FrP will investigate nuclear power or gas power, as well as continue mining on Svalbard. The party believes that nuclear power is not a consideration in the energy plan for Longyearbyen.

There has been some discussion about the energy supply for the Svalbard archipelago. This has previously been solved with coal-fired power, since coal is the product on which business on the island has traditionally been based.

But after coal power and all associated with it has almost been banned due to climate concerns, people have had to look for other ways to supply this society with electricity.

In connection with the Svalbard budget for 2021–2022, the government had asked the Longyearbyen local government to develop a specific energy plan for Longyearbyen the previous year.

The plan drawn up by the local government means that the coal-fired power plant will be shut down by 2023. Temporary energy supply will then be taken care of by existing reserve power plants that run on diesel, with plans to phase in renewable energy.

Diesel is then transported to Svalbard and burned there to produce power. This is claimed to be an important step towards improving the Earth’s climate.

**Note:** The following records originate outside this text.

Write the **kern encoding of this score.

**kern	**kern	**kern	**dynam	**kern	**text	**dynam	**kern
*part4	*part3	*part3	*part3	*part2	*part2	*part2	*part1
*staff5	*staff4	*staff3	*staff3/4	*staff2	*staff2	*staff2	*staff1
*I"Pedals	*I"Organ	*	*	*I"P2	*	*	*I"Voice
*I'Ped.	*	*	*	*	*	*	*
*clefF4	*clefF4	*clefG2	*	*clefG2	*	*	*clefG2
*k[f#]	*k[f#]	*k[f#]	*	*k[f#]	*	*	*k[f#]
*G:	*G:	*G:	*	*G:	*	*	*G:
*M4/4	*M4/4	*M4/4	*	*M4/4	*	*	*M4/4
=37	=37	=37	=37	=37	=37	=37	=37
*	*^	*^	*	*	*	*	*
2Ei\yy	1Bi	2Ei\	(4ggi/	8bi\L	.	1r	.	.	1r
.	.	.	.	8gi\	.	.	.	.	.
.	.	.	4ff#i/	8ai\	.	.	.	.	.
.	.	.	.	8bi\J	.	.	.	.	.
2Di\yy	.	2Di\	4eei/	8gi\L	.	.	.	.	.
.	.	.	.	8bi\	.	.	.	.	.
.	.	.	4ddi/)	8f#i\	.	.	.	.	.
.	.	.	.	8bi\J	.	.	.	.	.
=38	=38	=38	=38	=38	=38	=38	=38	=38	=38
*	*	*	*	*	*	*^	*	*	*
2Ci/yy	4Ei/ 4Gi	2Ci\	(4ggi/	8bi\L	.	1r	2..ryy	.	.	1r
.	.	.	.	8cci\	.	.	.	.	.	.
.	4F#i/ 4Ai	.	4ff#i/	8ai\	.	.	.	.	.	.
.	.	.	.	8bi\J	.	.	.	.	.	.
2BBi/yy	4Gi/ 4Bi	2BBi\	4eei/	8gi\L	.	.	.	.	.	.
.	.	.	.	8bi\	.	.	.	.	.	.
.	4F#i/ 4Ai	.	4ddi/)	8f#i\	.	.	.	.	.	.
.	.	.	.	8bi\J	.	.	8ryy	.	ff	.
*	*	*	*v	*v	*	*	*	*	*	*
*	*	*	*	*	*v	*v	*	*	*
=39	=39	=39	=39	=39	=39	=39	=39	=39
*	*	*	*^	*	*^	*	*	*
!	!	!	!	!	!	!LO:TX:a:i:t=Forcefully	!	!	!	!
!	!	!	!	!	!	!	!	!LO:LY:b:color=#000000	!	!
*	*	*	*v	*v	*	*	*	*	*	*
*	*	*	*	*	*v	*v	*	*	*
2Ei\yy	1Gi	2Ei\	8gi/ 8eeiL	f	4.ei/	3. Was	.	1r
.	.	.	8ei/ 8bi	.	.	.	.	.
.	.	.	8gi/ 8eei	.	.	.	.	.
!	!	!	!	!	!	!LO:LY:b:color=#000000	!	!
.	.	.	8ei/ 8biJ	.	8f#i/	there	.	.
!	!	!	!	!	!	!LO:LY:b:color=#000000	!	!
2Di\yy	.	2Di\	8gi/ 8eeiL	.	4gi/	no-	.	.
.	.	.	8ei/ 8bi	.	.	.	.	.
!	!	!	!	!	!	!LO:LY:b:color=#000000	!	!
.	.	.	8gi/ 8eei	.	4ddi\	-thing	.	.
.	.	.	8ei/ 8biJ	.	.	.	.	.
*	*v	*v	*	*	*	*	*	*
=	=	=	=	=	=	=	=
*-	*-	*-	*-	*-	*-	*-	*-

Many believe this is rather inappropriate. But the battle to preserve coal power as an energy source on the island is considered lost anyway. Here, too, the climate arguments have trumped most other, often more reason-based argumentation.

FrP has looked for other solutions other than transporting diesel to the island. According to NTB, the party points out that nuclear power and gas have not been considered. On Thursday will present several representative proposals to the Storting.

The entire basis of life and presence on Svalbard is dependent on safe and stable energy. If it fails, the island would have to be evacuated. We therefore ask the government that nuclear power and gas should also be investigated as possible energy solutions for Svalbard, says parliamentary representative Marius Arion Nilsen (FrP) in an email to NTB.

Furthermore, he states that Svalbard is geopolitically more important than ever and that a policy must be pursued that reflects this. Part of this, according to FrP, will be to keep the coal operation on Svalbard.

You can see that the big nations are constantly focusing more on the northern areas with an increasing presence, while the government’s policy weakens the Norwegian presence. Svalbard must be developed and it is important for Norwegian security that we have a strong Norwegian presence in Svalbard, says Nilsen and adds:

We believe it is unwise to shut down the coal operation and propose that the coal mines continue beyond 2025.

Furthermore, it is proposed that the government give relevant actors on Svalbard a mandate and funds for further exploration of gold and mineral deposits north of Longyearbyen. The government should submit comprehensive plans for Svalbard regarding, among other things, a strengthened Norwegian presence and employment.

Few people believe that this proposal will be supported by many people other than FrP’s own representatives. Firstly, it requires the use of gas or nuclear power, which is embraced with scepticism by other parties. Also the word coal mining does not arouse significant enthusiasm with the many climate parties in the Storting.

Secondly, alternative energy proposals from FrP rarely gain support from anyone other than the party itself, regardless of how rational the proposal may be.